Swarm AI (tool)

Alexei

I remember playing with this a while back, answering random questions. I guess now they've released it as a business tool for companies to run their own voting rooms.

Quick overview:

You create a room.
You invite 4-200 participants.
You ask questions.
Participants vote.
You get prediction results using their AI.

Their video and website claims they got a lot of hard predictions right. Of course, they aren't saying how many other things they guessed. So it's hard to say how magical it is, but it seems worth trying out. I'm up for joining people's room if they want to run some experiments.

I'm pretty sure (epistemic status: Good Judgment Project Superforecaster) the "AI" in the name is pure buzz and the underlying aggregation algorithm is something very simple. If you want to set up some quick group predictions for free, there's https://tinycast.cultivatelabs.com/ which has a transparent and battle-tested aggregation mechanism (LMSR prediction markets) and doesn't use catchy buzzwords to market itself. For other styles of aggregation there's "the original" Good Judgment Inc, a spinoff from GJP which actually ran an aggregation algorithm contest in parallel with the forecaster contest (somehow no "AI" buzz either). They are running a public competition at https://www.gjopen.com/ where anyone can forecast and get scored, but if you want to ask your own questions that's a bit more expensive than Swarm. Unfortunately there doesn't seem to be a good survey-style group forecasting platform out in the open. But that's fine, TinyCast is adequate as long as you read their LMSR algorithm intro.

The fact that they're measuring accuracy in a pretty bad way is evidence against them having a good algorithm.

Here's Anthony Aguirre (Metaculus) and Julia Galef on Rationally Speaking.

Anthony: On the results side, there's now an accrued track record of a couple of hundred predictions that have been resolved, and you can just look at the numbers. So, that shows that it does work quite well.

Julia: Oh, how do you measure how well it works?

Anthony: There's a few ways — going from the bad but easy to explain, to the better but harder to explain…

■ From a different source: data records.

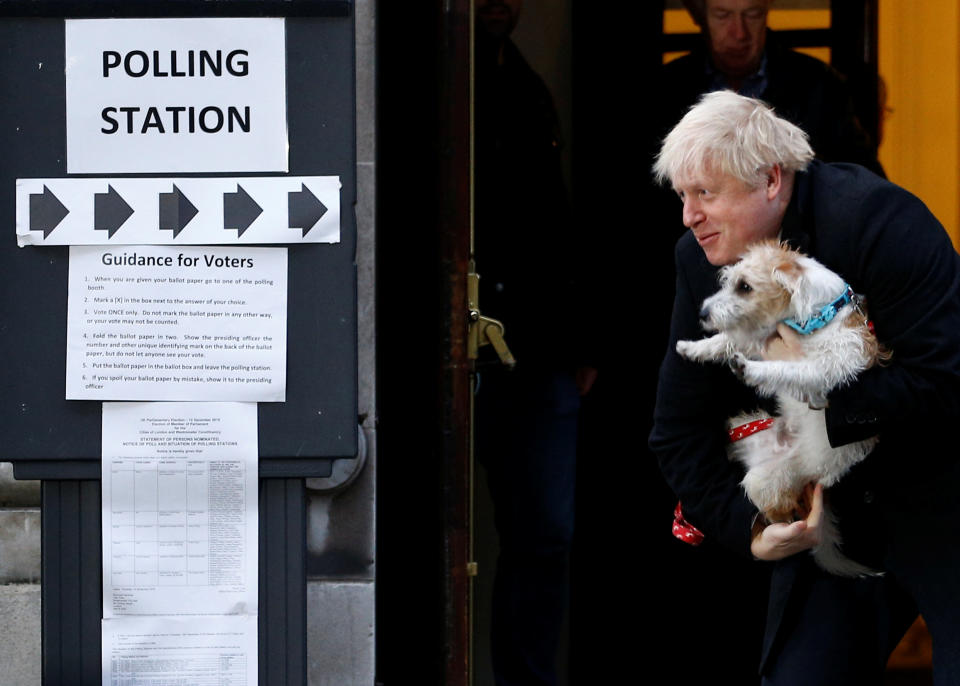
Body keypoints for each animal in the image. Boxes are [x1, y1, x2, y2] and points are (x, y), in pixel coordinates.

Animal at [680, 242, 888, 580]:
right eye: (728, 281)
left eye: (745, 287)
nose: (702, 313)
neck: (817, 316)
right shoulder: (760, 337)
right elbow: (726, 341)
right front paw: (692, 347)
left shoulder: (823, 370)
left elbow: (785, 370)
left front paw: (750, 369)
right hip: (741, 429)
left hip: (767, 480)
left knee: (780, 512)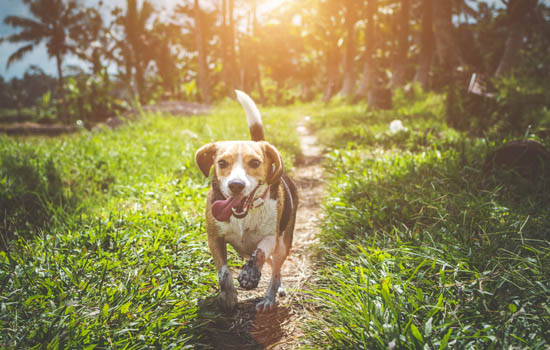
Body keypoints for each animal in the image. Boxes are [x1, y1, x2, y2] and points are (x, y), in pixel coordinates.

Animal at [196, 89, 300, 312]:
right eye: (221, 163)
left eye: (254, 162)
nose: (236, 185)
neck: (244, 215)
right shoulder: (214, 238)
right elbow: (224, 272)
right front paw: (228, 296)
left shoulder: (271, 237)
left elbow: (259, 252)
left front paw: (250, 275)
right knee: (273, 267)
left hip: (283, 244)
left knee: (275, 271)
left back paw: (269, 297)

Julia: That's a good progression.

Anthony: And there's the worst way, which I won't even use — which is just to give you some examples of great predictions that it made. This I hate, so I won't even do it.

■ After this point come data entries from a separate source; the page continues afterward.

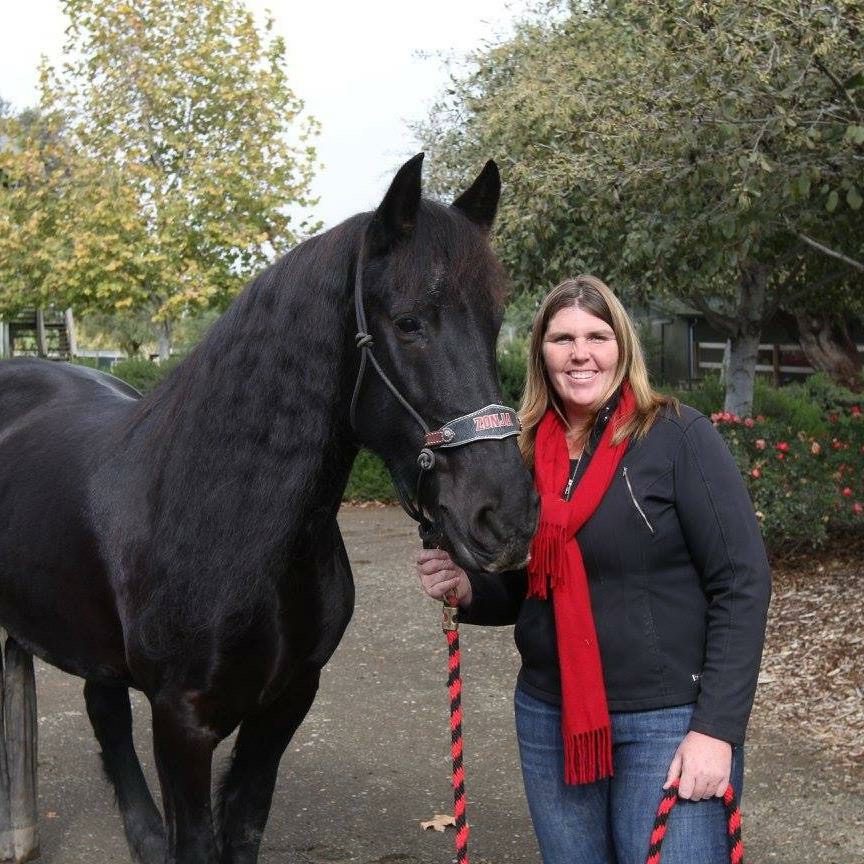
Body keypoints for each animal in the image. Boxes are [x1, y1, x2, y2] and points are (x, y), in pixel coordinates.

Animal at [0, 154, 538, 864]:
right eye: (408, 322)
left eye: (496, 320)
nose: (506, 516)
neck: (229, 518)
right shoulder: (181, 721)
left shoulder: (286, 703)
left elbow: (244, 829)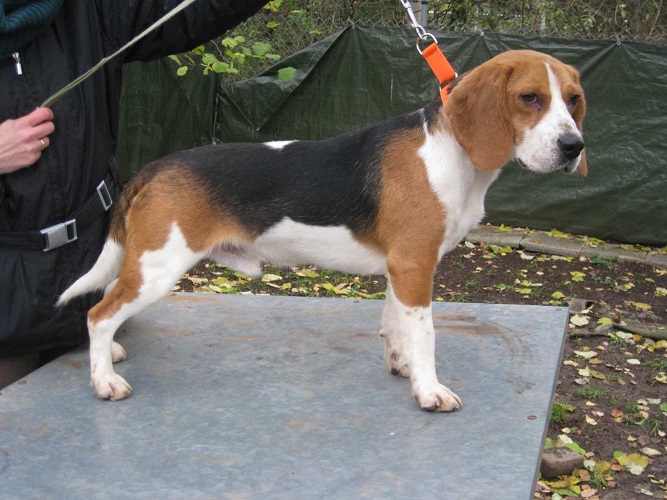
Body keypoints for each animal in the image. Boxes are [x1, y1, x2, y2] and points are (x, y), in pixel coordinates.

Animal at [58, 49, 587, 411]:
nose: (573, 146)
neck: (453, 149)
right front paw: (430, 390)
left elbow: (396, 324)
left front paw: (403, 365)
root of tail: (155, 167)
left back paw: (111, 354)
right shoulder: (416, 264)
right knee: (98, 314)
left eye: (574, 100)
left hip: (146, 264)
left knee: (108, 305)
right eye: (530, 99)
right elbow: (426, 333)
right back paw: (104, 380)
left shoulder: (401, 266)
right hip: (158, 267)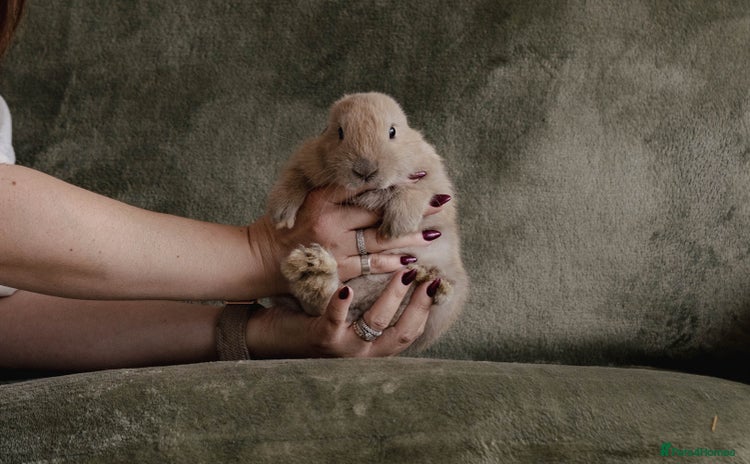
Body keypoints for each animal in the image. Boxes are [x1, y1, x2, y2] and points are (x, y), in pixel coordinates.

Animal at [266, 92, 467, 350]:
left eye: (392, 131)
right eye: (339, 132)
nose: (365, 170)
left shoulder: (435, 184)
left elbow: (418, 190)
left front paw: (398, 224)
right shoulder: (306, 158)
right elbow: (294, 177)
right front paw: (281, 213)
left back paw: (431, 279)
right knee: (327, 303)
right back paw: (312, 272)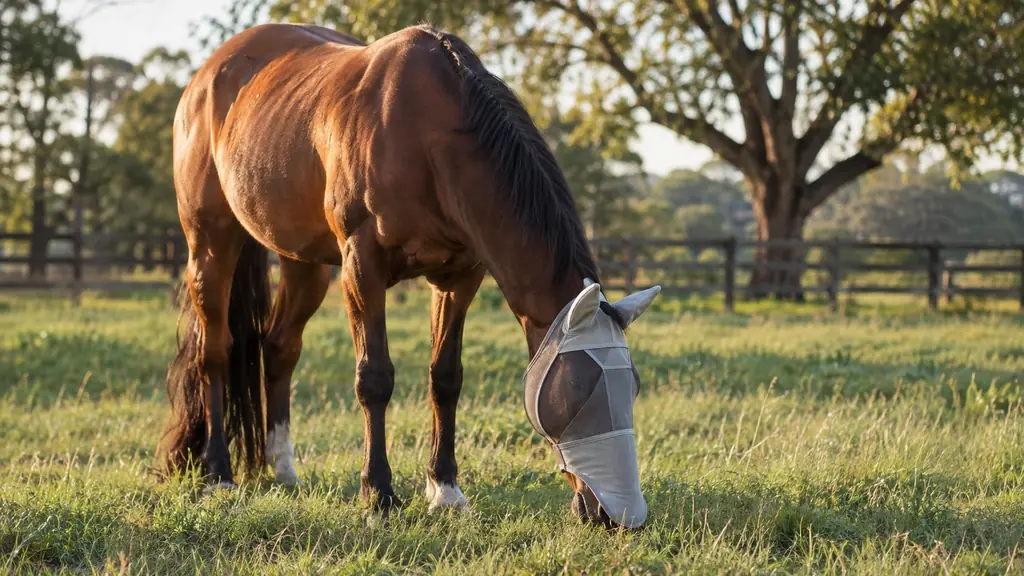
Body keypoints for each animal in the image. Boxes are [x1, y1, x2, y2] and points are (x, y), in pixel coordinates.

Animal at [159, 22, 660, 528]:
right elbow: (374, 378)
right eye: (579, 386)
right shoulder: (362, 267)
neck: (427, 132)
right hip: (211, 246)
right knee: (215, 354)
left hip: (304, 263)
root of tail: (209, 74)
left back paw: (282, 468)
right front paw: (378, 495)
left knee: (279, 347)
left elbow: (446, 378)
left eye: (634, 385)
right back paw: (219, 475)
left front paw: (445, 489)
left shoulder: (459, 278)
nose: (619, 516)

Julia: Good for you for shunning that.

Anthony: So looking over sort of the last half year or so, since December 1st, for example… If you ask for how many predictions was Metaculus on the right side of 50% — above 50% if it happened or below 50% if it didn't happen — that happens 77 out of 81 times the question resolved, so that's quite good.

And some of the aficionados will know about Brier scores. That's sort of the fairly easy to understand way to do it, which is that you assign a zero if something doesn't happen, and a one if something does happen. Then you take the difference between the predicted probability and that number. So if you predict at 20% and it didn't happen, you'd take that as a .2, or if it's 80% and it does happen and that's also a .2, because it's a difference between the 80% and a one, and then you square that number.

So Brier scores can run from basically zero to one, where low numbers are good. And if you calculate that for that same set of 80 questions, it's .072, which is a pretty good score.